ニューヨーク州ベイショアにある退役軍人の統合行動保健センターの主任研究員メイヤー・ベルセン博士は、次のように述べている。
「超越瞑想は、トラウマと向き合うことをしない、習得しやすいテクニックです。今回の実験では、体が深い休息を経験することで、PTSDの症状が改善されることがわかりました。」
この実験は、ノースウェル・ヘルス社、ニューヨーク大学、マハリシ国際大学(MIU)研究所(アイオワ州フェアフィールド)の共同研究によるもので、その実験結果は、『Journal of Traumatic StressTrusted Source』に掲載された。

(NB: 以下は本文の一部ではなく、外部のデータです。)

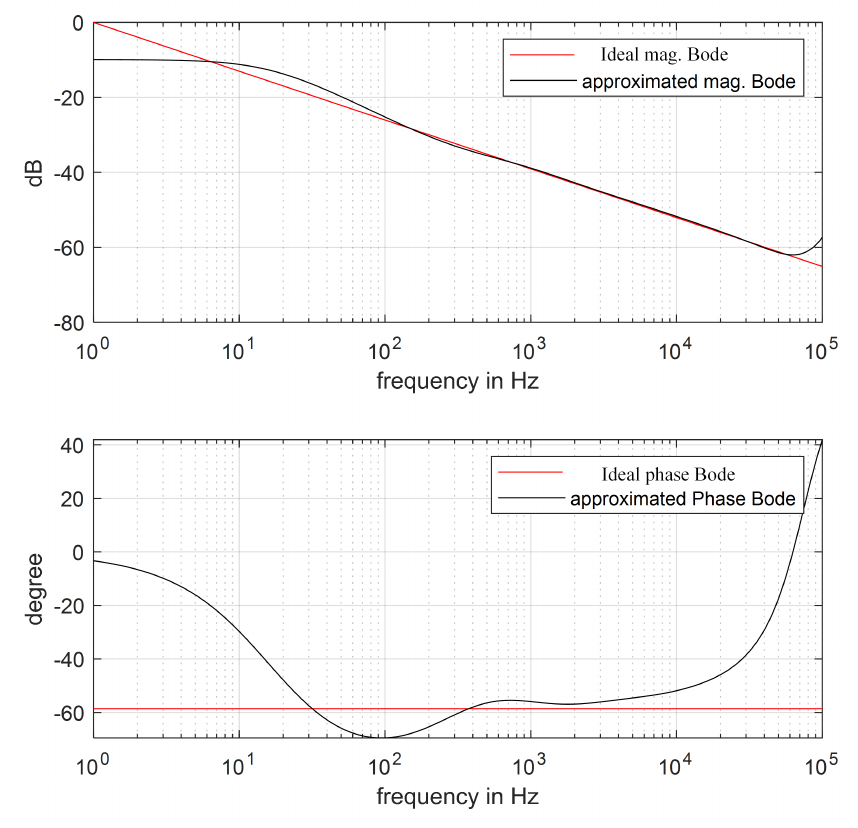
Figure 10. The comparison of discretization approximate bode graph and ideal bode graph of 1/ s α d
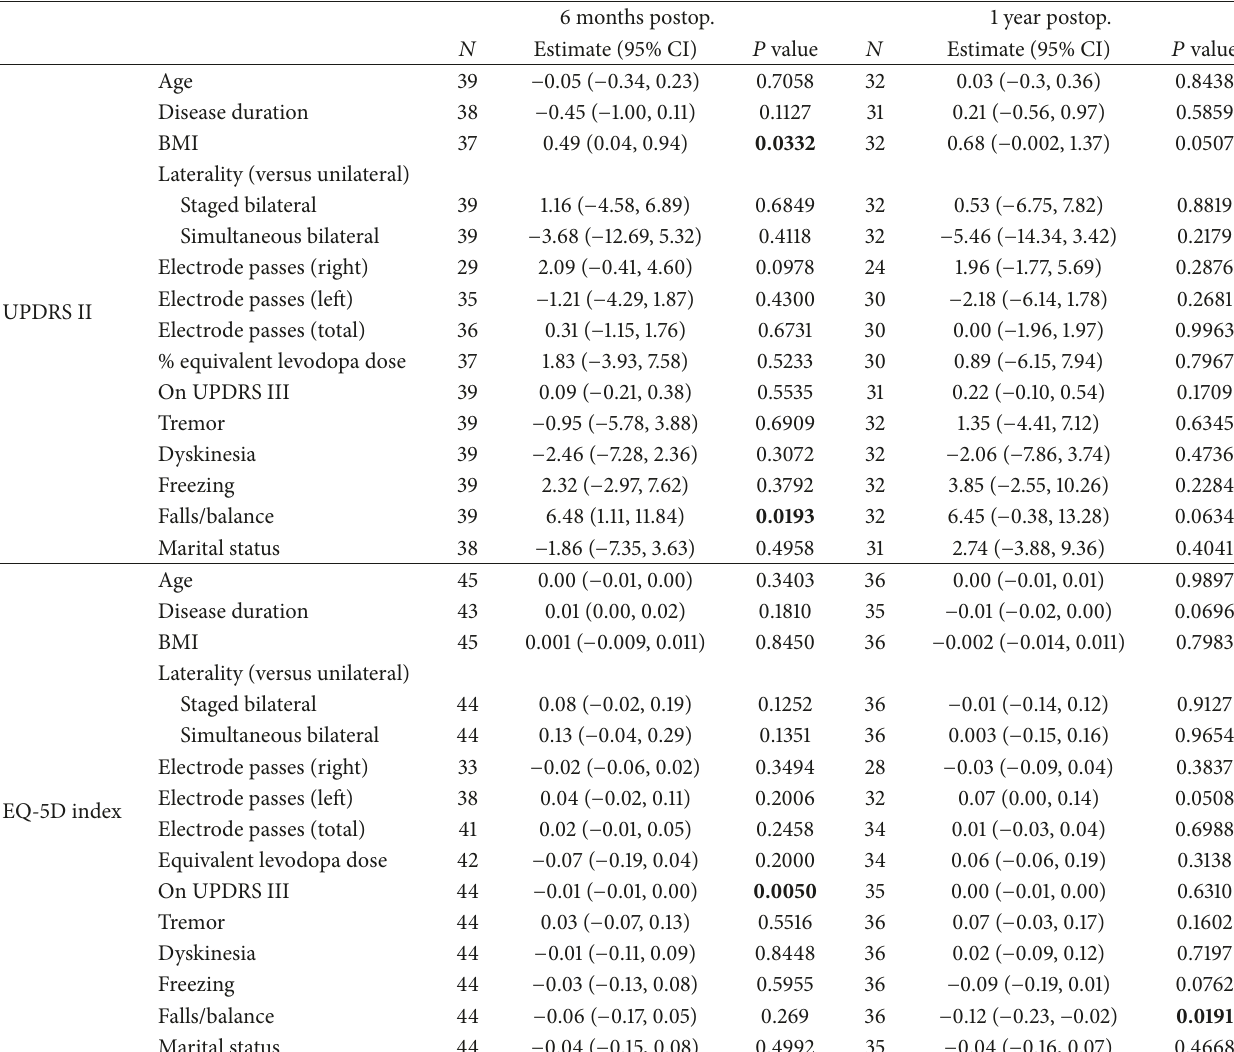
Table 1: Beta estimates for health status measures collected at 2 follow-ups. 6 months postop. 1 year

この研究は、これまでの研究を裏付けるものだとベルセン博士は説明していた。
「一般的なPTSDの治療法は、トラウマに焦点を当て、患者が過去のトラウマ体験を思い出すことに基づいて行われます。しかし、こうした手法は、一部の人にとって取り組むのが難しいと感じるものです。それとは対照的に、TMテクニックでは、その人のトラウマの経験を振り返る必要はありません。ですから、この手法は、PTSDを患う人にとって受け入れやすいものです」。
この研究論文の著者が指摘しているのは、PTSDの患者にとってTMの有効な点は、ストレスに対する生理的反応にうまく対処できるようになることだ。
著者によると、これまでの研究で、TMは過覚醒の症状を軽減し、精神的な回復力(レジリエンス)を強化し、他の治療法の助けになることが示されているという。
また、この新しい研究は、『The Lancet PsychiatryTrusted Source』に掲載された2018年の研究の結論を裏付けるものだ。2018年の研究では、大規模な無作為化対照実験によって、TMがPTSD治療法として有望であることが実証された。
今回の研究の上級著者であり、MIU研究所の社会情緒的健康センターの所長サンフォード・ニディッチ博士は、「今回の研究は、PTSDを抱える退役軍人にとって、TMは最も簡単に利用できる治療法であることを示している」と説明していた。
トラウマの代替治療
ノースウェル・ヘルス社は、この研究論文のために、PTSDの症例が認められている40人の退役軍人を対象とした無作為化実験を実施した。参加者は20人ずつの2つのグループに分けられ、実験は12週間にわたって行われた。
TMを実践するグループは、1日2回の自宅での実践に加えて、16回の瞑想セッションに参加した。もう一方のグループは、すでに受けている従来の薬物療法や心理療法によるPTSDの治療を継続した。
研究者たちは、実験開始時と終了時に、さまざまな質問票を用いて参加者を評価した。また、臨床医が管理するPTSD尺度と、PTSDチェックリストによる患者の自己申告を測定ツールとして使用した。
その結果、TMを実践するグループでは、自己申告によるPTSD症状、抑うつ、不安に、有意な減少が見られた。PTSDの症状のうち、有意な減少が見られなかったのは、怒りの症状だけだった。
ニディッチ博士は、PTSD患者にとってTMが効果的なツールであることを次のように説明している。
「超越瞑想というエビデンスに基づく治療法が追加されることで、PTSDの治療法の選択肢が増えるとともに、トラウマに焦点を当てた治療を受けたくない人や、従来の治療法では改善が見られない人にとって、TMは代替治療としての役割を果たすでしょう。」
論文の著者はさらに、TMは退役軍人だけでなく、現役の軍人にも効果があると述べている。